Carmen, the younger sister, has become involved with a pornographer who is blackmailing her father, General Sternwood. Something isn’t right with Carmen and Marlowe is trying to figure her out. When Marlowe begins investigating, he finds out more than he expected.


The plot is complicated with lots of symbolism and characters but the writing is unforgettable. Chandler transports the reader to 1939 Hollywood with bootleggers, pornographers, crooked cops and steamy rain soaked streets Some of the dialog isn’t politically correct and some of the words might be difficult to understand in our current time but this is one terrific book! 


                                                                         Farewell My Lovely

 In this second Philip Marlowe novel, that Chandler considered to be his best, we once again find Marlowe in the wrong place at the wrong time.  As he is trying to find the missing husband of a client, he sees a huge man, Moose Malloy, about to enter a bar that is for blacks only in 1934 LA. 

 Even on Central Avenue, not the quietest dressed street in the world, he looked about as inconspicuous as a tarantula on a slice of angel food.


Malloy has just gotten out of prison after eight years and he is looking for his lost love, Velma. Velma used to sing at this bar and he is desperate to find her. Marlowe tries unsuccessfully to stop him from entering the bar and he is soon coerced into finding Velma for Moose. Soon there is a shooting and Moose is on the run. When another client hires Marlowe to find some stolen jewels, there is another murder and Marlowe is in the thick of it as he becomes a target. His search for Velma gets him into all kinds of trouble.


Once again we have vintage Chandler with a wonderful setting on the streets of 1940’s LA, crooked cops, a blonde,  It was a blonde.

  A blonde to make a bishop kick a hole in a stained-glass window,  

  a murdering gang of jewel thieves, drugs, Marlowe’s kidnapping,


 I got up on my feet and went over to the bowl in the corner and threw cold water on my face. After a little while I felt a little better, but very little. I needed a drink, I needed a lot of life insurance. I needed a vacation, I needed a home in the country. What I had was a coat, a hat, and a gun. I put them on and went out of the room.


Chandler’s plots can be confusing, but his language is what makes his books so wonderful.

This is the second Chandler novel about Philip Marlowe that I have read, and it won\’t be the last.
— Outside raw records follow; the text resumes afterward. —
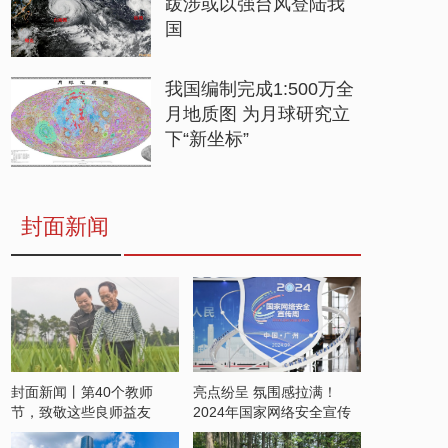
跋涉或以强台风登陆我
国
我国编制完成1:500万全
月地质图 为月球研究立
下“新坐标”
封面新闻
封面新闻丨第40个教师
亮点纷呈 氛围感拉满！
节，致敬这些良师益友
2024年国家网络安全宣传
周开启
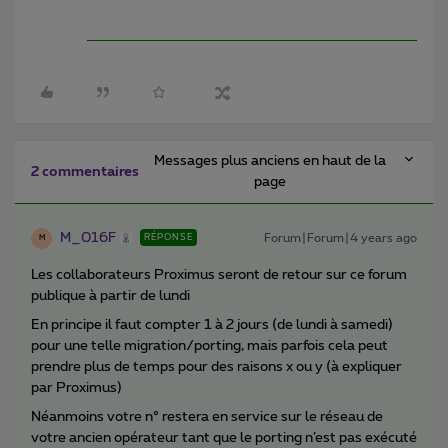
Messages plus anciens en haut de la
2 commentaires
page
M_016F
Forum|Forum|4 years ago
RÉPONSE
M
Les collaborateurs Proximus seront de retour sur ce forum
publique à partir de lundi
En principe il faut compter 1 à 2 jours (de lundi à samedi)
pour une telle migration/porting, mais parfois cela peut
prendre plus de temps pour des raisons x ou y (à expliquer
par Proximus)
Néanmoins votre n° restera en service sur le réseau de
votre ancien opérateur tant que le porting n’est pas exécuté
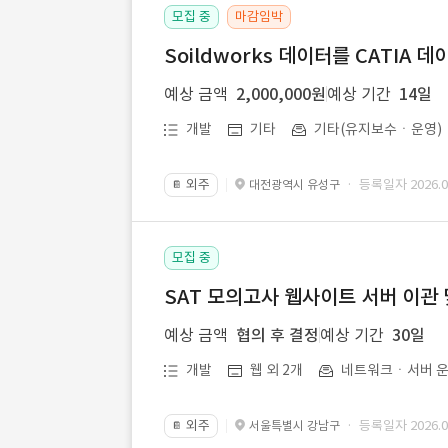
모집 중
마감임박
Soildworks 데이터를 CATIA 
예상 금액
2,000,000원
예상 기간
14일
개발
기타
기타(유지보수ㆍ운영)
외주
· 등록일자 2026.07
대전광역시 유성구
📔
모집 중
SAT 모의고사 웹사이트 서버 이관 
예상 금액
협의 후 결정
예상 기간
30일
개발
웹 외 2개
네트워크ㆍ서버 운
외주
· 등록일자 2026.07
서울특별시 강남구
📔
The Postman Always Rings Twice

                                                   by James M. Cain 

This short novel published in 1934 is a prime example of classic noir. Frank Chambers jumps off a truck at a run down diner in California. He is always one step ahead of the law and drifts from town to town. That is until he sees Cora, the sexy wife of Nick Papadakis, who owns the diner. Nick is a brutish boor and is no match for the sexy Cora. Frank is immediately attracted to Cora.  Nick, a Greek Immigrant who is seeking the American Dream, sees a young man who can help him in the diner and he hires Frank on the spot. Cora sees Nick as her ticket out of her horrible life. It isn’t long before Frank and Cora are involved in a steamy affair and decide to kill Nick.  Although Frank is a big-time loser, he would never have thought of killing Nick. He wants Cora to run away with him but Cora wants him dead and she wants the diner.  As in another Cain novel I have read, the woman gets her lover to commit murder, even if he has never been the murdering type. Oh, the power of women!


When this book was first published it was banned in Boston and other cities because of the sex and violence in it.

 I bit her. I sunk my teeth into her lips so deep I could feel the blood spurt into my mouth. It was running down her neck when I carried her upstairs.


There are twists and turns, a trial, and an ending that might surprise you. The title of this book is puzzling to many because there is no postman or ringing, so it is left to individual interpretation. It is said that  Albert Camus used this book as inspiration for The Stranger. I have seen two movie adaptations. The first was with Lana Turner and John Garfield and the second one has Jessica Lange and Jack Nicholson. Both are good.


 I listened to this book on audio and Stanley Tucci really brought the story to life.